Find all the lines in the entries below that hold the word "event" and copy them.

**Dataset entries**

-=-=-

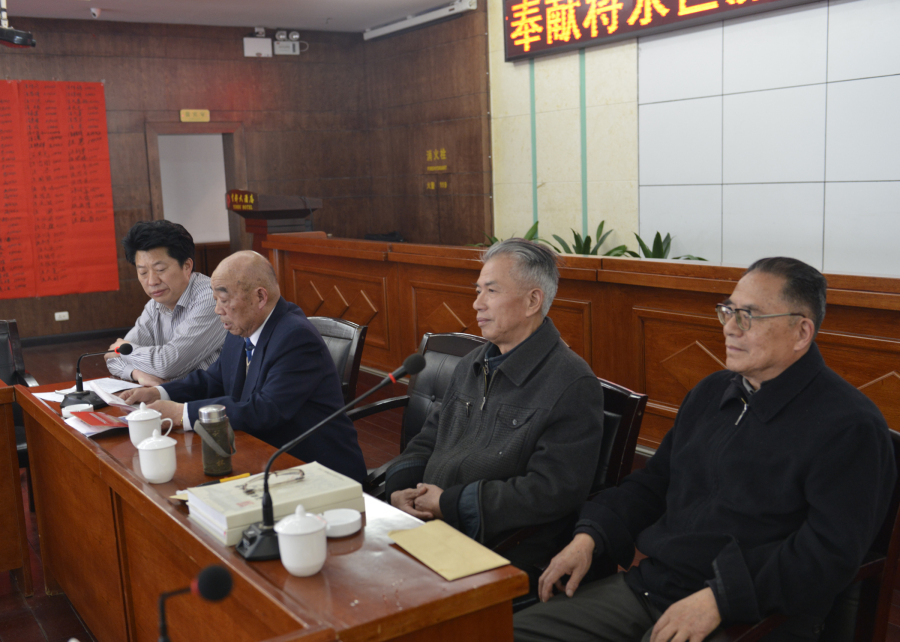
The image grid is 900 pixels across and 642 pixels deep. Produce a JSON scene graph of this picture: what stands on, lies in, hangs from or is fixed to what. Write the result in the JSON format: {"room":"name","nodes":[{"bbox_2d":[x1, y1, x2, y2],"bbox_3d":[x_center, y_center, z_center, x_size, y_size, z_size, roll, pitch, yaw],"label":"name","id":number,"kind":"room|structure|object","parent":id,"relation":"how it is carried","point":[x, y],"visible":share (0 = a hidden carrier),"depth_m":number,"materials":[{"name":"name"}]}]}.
{"room":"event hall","nodes":[
{"label":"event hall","id":0,"kind":"room"},
{"bbox_2d":[0,9,383,345],"bbox_3d":[-3.640,-1.238,8.190,6.136,2.996,0.237,-8,11,-33],"label":"back wall","id":1,"kind":"structure","parent":0,"point":[122,290],"depth_m":8.77,"materials":[{"name":"brown wood"}]},
{"bbox_2d":[0,80,117,298],"bbox_3d":[-3.813,-1.175,8.024,1.586,1.865,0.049,-8,11,-33],"label":"red banner","id":2,"kind":"object","parent":1,"relation":"attached to","point":[86,99],"visible":0.98,"depth_m":8.17,"materials":[{"name":"red paper"}]},
{"bbox_2d":[54,311,69,320],"bbox_3d":[-3.565,-0.044,8.348,0.109,0.073,0.012,-8,11,-33],"label":"wall socket","id":3,"kind":"object","parent":1,"relation":"attached to","point":[62,318],"visible":0.97,"depth_m":8.35,"materials":[{"name":"white plastic"}]},
{"bbox_2d":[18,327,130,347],"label":"baseboard","id":4,"kind":"structure","parent":1,"relation":"attached to","point":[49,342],"depth_m":8.52,"materials":[{"name":"black"}]},
{"bbox_2d":[179,109,209,121],"bbox_3d":[-2.512,-2.006,8.949,0.339,0.117,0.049,-8,11,-33],"label":"door sign","id":5,"kind":"object","parent":1,"relation":"attached to","point":[207,112],"visible":0.98,"depth_m":8.93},
{"bbox_2d":[145,122,245,269],"bbox_3d":[-2.515,-0.922,9.133,1.068,2.042,0.445,-8,11,-33],"label":"doorway","id":6,"kind":"object","parent":1,"relation":"in","point":[225,131],"visible":0.56,"depth_m":9.12,"materials":[{"name":"brown wood"}]},
{"bbox_2d":[243,27,271,57],"bbox_3d":[-1.937,-2.793,9.136,0.246,0.270,0.144,-8,11,-33],"label":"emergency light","id":7,"kind":"object","parent":1,"relation":"attached to","point":[248,48],"visible":0.99,"depth_m":9.09,"materials":[{"name":"white"}]},
{"bbox_2d":[273,29,300,54],"bbox_3d":[-1.683,-2.863,9.369,0.269,0.241,0.171,-8,11,-33],"label":"emergency light","id":8,"kind":"object","parent":1,"relation":"attached to","point":[294,35],"visible":0.99,"depth_m":9.33,"materials":[{"name":"white plastic"}]},
{"bbox_2d":[1,0,471,32],"bbox_3d":[-1.051,-2.251,4.134,6.602,0.137,9.147,-8,11,-33],"label":"ceiling","id":9,"kind":"structure","parent":0,"point":[265,13],"depth_m":8.06,"materials":[{"name":"white paint"}]},
{"bbox_2d":[0,0,35,47],"bbox_3d":[-3.008,-2.143,6.093,0.386,0.564,0.339,-8,11,-33],"label":"projector","id":10,"kind":"object","parent":9,"relation":"hanging from","point":[31,41],"visible":0.99,"depth_m":6.08,"materials":[{"name":"black"}]},
{"bbox_2d":[89,7,100,18],"bbox_3d":[-3.073,-2.655,7.866,0.116,0.072,0.112,-8,11,-33],"label":"security camera","id":11,"kind":"object","parent":9,"relation":"attached to","point":[95,13],"visible":0.98,"depth_m":7.84,"materials":[{"name":"white plastic"}]},
{"bbox_2d":[363,0,481,39],"bbox_3d":[-0.286,-2.827,8.504,0.144,0.107,1.755,-8,11,-33],"label":"projector screen","id":12,"kind":"object","parent":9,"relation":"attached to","point":[386,28],"visible":0.99,"depth_m":8.42,"materials":[{"name":"white metal"}]},
{"bbox_2d":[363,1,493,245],"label":"side wall","id":13,"kind":"structure","parent":0,"point":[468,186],"depth_m":7.89,"materials":[{"name":"brown wood"}]},
{"bbox_2d":[424,148,448,189],"bbox_3d":[-0.131,-1.515,8.989,0.023,0.360,0.398,-8,11,-33],"label":"wall lettering","id":14,"kind":"object","parent":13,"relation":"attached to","point":[444,167],"visible":0.98,"depth_m":9.00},
{"bbox_2d":[0,328,898,641],"bbox_3d":[-1.252,0.906,4.047,6.295,0.125,9.315,-8,11,-33],"label":"floor","id":15,"kind":"structure","parent":0,"point":[35,600],"depth_m":4.59,"materials":[{"name":"brown wood"}]},
{"bbox_2d":[0,380,31,596],"bbox_3d":[-2.350,0.650,3.126,1.508,0.730,1.096,-8,11,-33],"label":"wooden desk","id":16,"kind":"object","parent":15,"relation":"on","point":[13,433],"visible":0.98,"depth_m":3.18,"materials":[{"name":"brown wood"}]},
{"bbox_2d":[0,319,40,490],"bbox_3d":[-2.053,0.469,3.871,0.615,0.835,0.645,-8,11,-33],"label":"office chair","id":17,"kind":"object","parent":15,"relation":"on","point":[2,331],"visible":0.4,"depth_m":4.11,"materials":[{"name":"black leather"}]},
{"bbox_2d":[99,218,226,387],"bbox_3d":[-1.214,0.129,4.062,0.625,1.095,0.652,3,10,30],"label":"man","id":18,"kind":"object","parent":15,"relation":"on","point":[174,266],"visible":0.69,"depth_m":3.87},
{"bbox_2d":[12,374,523,641],"bbox_3d":[-0.721,0.718,2.514,0.660,0.684,2.338,-8,11,-33],"label":"conference table","id":19,"kind":"object","parent":15,"relation":"on","point":[268,587],"visible":0.76,"depth_m":2.11,"materials":[{"name":"brown wood"}]},
{"bbox_2d":[61,402,93,419],"bbox_3d":[-1.159,0.287,2.833,0.092,0.047,0.092,-8,11,-33],"label":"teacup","id":20,"kind":"object","parent":19,"relation":"on","point":[62,409],"visible":0.67,"depth_m":2.81,"materials":[{"name":"white ceramic"}]},
{"bbox_2d":[34,377,135,403],"bbox_3d":[-1.283,0.246,3.220,0.284,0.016,0.271,-8,11,-33],"label":"paper","id":21,"kind":"object","parent":19,"relation":"on","point":[91,382],"visible":0.5,"depth_m":3.24,"materials":[{"name":"white paper"}]},
{"bbox_2d":[64,408,131,437],"bbox_3d":[-1.027,0.300,2.756,0.212,0.020,0.253,-8,11,-33],"label":"red booklet","id":22,"kind":"object","parent":19,"relation":"on","point":[102,424],"visible":0.67,"depth_m":2.72,"materials":[{"name":"paper"}]},
{"bbox_2d":[61,341,134,410],"bbox_3d":[-1.189,0.170,3.063,0.221,0.198,0.144,-8,11,-33],"label":"microphone","id":23,"kind":"object","parent":19,"relation":"on","point":[82,393],"visible":0.99,"depth_m":3.04,"materials":[{"name":"black"}]},
{"bbox_2d":[124,401,168,447],"bbox_3d":[-0.844,0.290,2.522,0.104,0.121,0.101,-8,11,-33],"label":"teacup","id":24,"kind":"object","parent":19,"relation":"on","point":[143,419],"visible":0.86,"depth_m":2.49,"materials":[{"name":"white ceramic"}]},
{"bbox_2d":[137,427,179,483],"bbox_3d":[-0.726,0.329,2.258,0.096,0.122,0.097,-8,11,-33],"label":"teacup","id":25,"kind":"object","parent":19,"relation":"on","point":[147,475],"visible":0.99,"depth_m":2.23,"materials":[{"name":"white ceramic"}]},
{"bbox_2d":[157,563,232,641],"bbox_3d":[-0.396,0.453,1.265,0.202,0.206,0.102,-8,11,-33],"label":"microphone","id":26,"kind":"object","parent":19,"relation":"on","point":[210,571],"visible":0.99,"depth_m":1.27,"materials":[{"name":"black plastic"}]},
{"bbox_2d":[197,405,234,476],"bbox_3d":[-0.587,0.299,2.280,0.082,0.167,0.083,-8,11,-33],"label":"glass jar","id":27,"kind":"object","parent":19,"relation":"on","point":[209,470],"visible":1,"depth_m":2.25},
{"bbox_2d":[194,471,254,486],"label":"pen","id":28,"kind":"object","parent":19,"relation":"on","point":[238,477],"visible":0.58,"depth_m":2.19,"materials":[{"name":"yellow"}]},
{"bbox_2d":[188,461,361,544],"bbox_3d":[-0.390,0.393,2.012,0.310,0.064,0.239,-8,11,-33],"label":"book","id":29,"kind":"object","parent":19,"relation":"on","point":[314,477],"visible":0.75,"depth_m":1.96,"materials":[{"name":"paper"}]},
{"bbox_2d":[241,468,303,493],"bbox_3d":[-0.390,0.343,1.997,0.132,0.040,0.112,-6,10,-23],"label":"eyeglasses","id":30,"kind":"object","parent":29,"relation":"on","point":[299,472],"visible":0.98,"depth_m":1.97,"materials":[{"name":"clear plastic"}]},
{"bbox_2d":[275,506,328,575],"bbox_3d":[-0.276,0.407,1.704,0.097,0.123,0.097,-8,11,-33],"label":"teacup","id":31,"kind":"object","parent":19,"relation":"on","point":[292,565],"visible":0.99,"depth_m":1.67,"materials":[{"name":"white ceramic"}]},
{"bbox_2d":[236,353,426,556],"bbox_3d":[-0.244,0.261,1.853,0.361,0.350,0.189,-8,11,-33],"label":"microphone","id":32,"kind":"object","parent":19,"relation":"on","point":[419,364],"visible":0.95,"depth_m":1.82,"materials":[{"name":"black"}]},
{"bbox_2d":[320,508,361,537],"bbox_3d":[-0.233,0.422,1.900,0.096,0.027,0.097,-8,11,-33],"label":"white dish","id":33,"kind":"object","parent":19,"relation":"on","point":[341,527],"visible":0.95,"depth_m":1.89,"materials":[{"name":"white ceramic"}]},
{"bbox_2d":[389,519,512,580],"bbox_3d":[-0.006,0.447,1.781,0.148,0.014,0.226,-8,11,-33],"label":"envelope","id":34,"kind":"object","parent":19,"relation":"on","point":[453,567],"visible":0.99,"depth_m":1.77,"materials":[{"name":"beige paper"}]},
{"bbox_2d":[225,192,322,253],"bbox_3d":[-1.565,-0.483,8.116,0.621,1.319,0.923,-8,11,-33],"label":"lectern","id":35,"kind":"object","parent":15,"relation":"on","point":[250,213],"visible":0.43,"depth_m":7.79,"materials":[{"name":"brown wood"}]},
{"bbox_2d":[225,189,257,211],"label":"sign","id":36,"kind":"object","parent":35,"relation":"attached to","point":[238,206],"visible":0.9,"depth_m":7.66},
{"bbox_2d":[307,316,368,409],"bbox_3d":[-0.717,0.433,3.891,0.604,0.817,0.670,6,12,40],"label":"office chair","id":37,"kind":"object","parent":15,"relation":"on","point":[344,331],"visible":0.2,"depth_m":3.90,"materials":[{"name":"leather"}]},
{"bbox_2d":[120,249,366,482],"bbox_3d":[-0.711,0.276,3.122,0.828,0.991,0.483,6,12,40],"label":"man","id":38,"kind":"object","parent":37,"relation":"on","point":[317,342],"visible":0.75,"depth_m":2.96},
{"bbox_2d":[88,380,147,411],"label":"paper","id":39,"kind":"object","parent":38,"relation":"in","point":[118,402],"visible":0.57,"depth_m":3.04,"materials":[{"name":"white paper"}]},
{"bbox_2d":[347,329,485,495],"bbox_3d":[-0.137,0.512,3.246,0.671,0.836,0.651,-8,11,-33],"label":"armchair","id":40,"kind":"object","parent":15,"relation":"on","point":[471,338],"visible":0.19,"depth_m":3.39,"materials":[{"name":"black leather"}]},
{"bbox_2d":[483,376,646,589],"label":"chair","id":41,"kind":"object","parent":15,"relation":"on","point":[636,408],"visible":0.12,"depth_m":2.53,"materials":[{"name":"leather"}]},
{"bbox_2d":[386,236,602,571],"bbox_3d":[0.131,0.295,2.615,0.486,1.016,0.738,-8,11,-33],"label":"man","id":42,"kind":"object","parent":41,"relation":"on","point":[517,400],"visible":0.88,"depth_m":2.43},
{"bbox_2d":[266,234,898,454],"bbox_3d":[0.661,0.131,5.014,0.480,0.931,6.343,-8,11,-33],"label":"wooden partition","id":43,"kind":"object","parent":15,"relation":"on","point":[864,382],"visible":0.56,"depth_m":4.60,"materials":[{"name":"brown wood"}]},
{"bbox_2d":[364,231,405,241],"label":"black bag","id":44,"kind":"object","parent":43,"relation":"on","point":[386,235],"visible":0.49,"depth_m":8.92,"materials":[{"name":"black plastic"}]},
{"bbox_2d":[477,222,542,247],"bbox_3d":[0.487,-0.493,7.461,0.720,0.600,0.749,-8,11,-33],"label":"plant","id":45,"kind":"object","parent":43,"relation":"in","point":[495,239],"visible":0.1,"depth_m":7.46,"materials":[{"name":"green plant"}]},
{"bbox_2d":[548,219,628,256],"bbox_3d":[0.982,-0.428,6.583,0.671,0.622,0.685,-8,11,-33],"label":"plant","id":46,"kind":"object","parent":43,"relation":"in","point":[587,237],"visible":0.3,"depth_m":6.54,"materials":[{"name":"green plant"}]},
{"bbox_2d":[631,231,712,259],"bbox_3d":[1.450,-0.371,6.158,0.649,0.532,0.683,-8,11,-33],"label":"plant","id":47,"kind":"object","parent":43,"relation":"in","point":[701,259],"visible":0.22,"depth_m":6.17,"materials":[{"name":"green plant"}]},
{"bbox_2d":[711,424,899,641],"bbox_3d":[0.700,0.686,2.079,0.687,0.808,0.654,-8,11,-33],"label":"armchair","id":48,"kind":"object","parent":15,"relation":"on","point":[897,498],"visible":0.21,"depth_m":2.00,"materials":[{"name":"brown wood"}]},
{"bbox_2d":[515,253,895,641],"bbox_3d":[0.597,0.385,2.031,0.710,0.999,0.628,-8,11,-33],"label":"man","id":49,"kind":"object","parent":48,"relation":"on","point":[732,439],"visible":0.99,"depth_m":1.88},
{"bbox_2d":[405,0,899,273],"bbox_3d":[1.871,-1.176,6.033,0.234,3.259,8.537,-8,11,-33],"label":"right wall","id":50,"kind":"structure","parent":0,"point":[897,72],"depth_m":6.36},
{"bbox_2d":[501,0,826,61],"bbox_3d":[1.616,-2.337,6.169,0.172,0.628,3.577,-8,11,-33],"label":"led sign","id":51,"kind":"object","parent":50,"relation":"attached to","point":[699,0],"visible":0.98,"depth_m":6.86,"materials":[{"name":"red"}]}
]}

-=-=-

**Written solution**
{"room":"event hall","nodes":[
{"label":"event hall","id":0,"kind":"room"},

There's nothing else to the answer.